Asked if she wants to be a power player herself, she smiles.
"Yeah, why not, who wouldn't? We've got one life to live, so we might as well."
The actress - a committed environmentalist and alternativemedicine fan who collects her own spring water and brushes her teeth with clay - already knows where she could put her influence to good use - in "causes that matter, like women's rights; lesbian, gay, bisexual, transgender and questioning rights; climate change; creating more things that give women jobs; and spreading awareness about Native Americans and indigenous cultures - because that's not something we're really talking about on a public level, but really need to be".
Her co-stars have given her not just inspiration, but career advice as well, she says.
"I've had lots of advice from Laura Dern and Kate Winslet. And George Clooney," she says of the actor who played her father in The Descendants, her 2011 breakout role.
The best lesson has come from watching Oscar-winner Winslet balance career and family.
She says: "When Kate had kids, she took a long break because she was like, 'I'm going to be a good mum, I don't want to be juggling raising these two kids and working on movies and have my kids going, 'Where's my mummy?'
"She took a break and didn't let the fear of not being able to get back into Hollywood get her down.
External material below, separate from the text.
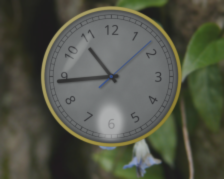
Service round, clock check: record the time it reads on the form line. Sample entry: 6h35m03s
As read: 10h44m08s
And I think it's easy for people to get afraid, like, 'What's the next job going to be, am I still going to be relevant, are people going to care?'
"Ultimately, if you're talented, you're going to get a job, even if it's not the job you had before. I think there's something humbling about having to fight for jobs again and not have everything just handed to you. That's part of the art form," says Woodley, whose next big role this year will be in Oliver Stone's Edward Snowden biopic, Snowden.
"So I really take that as a beautiful example of how to live your life for yourself and recognise your art, but not marry yourself to your art."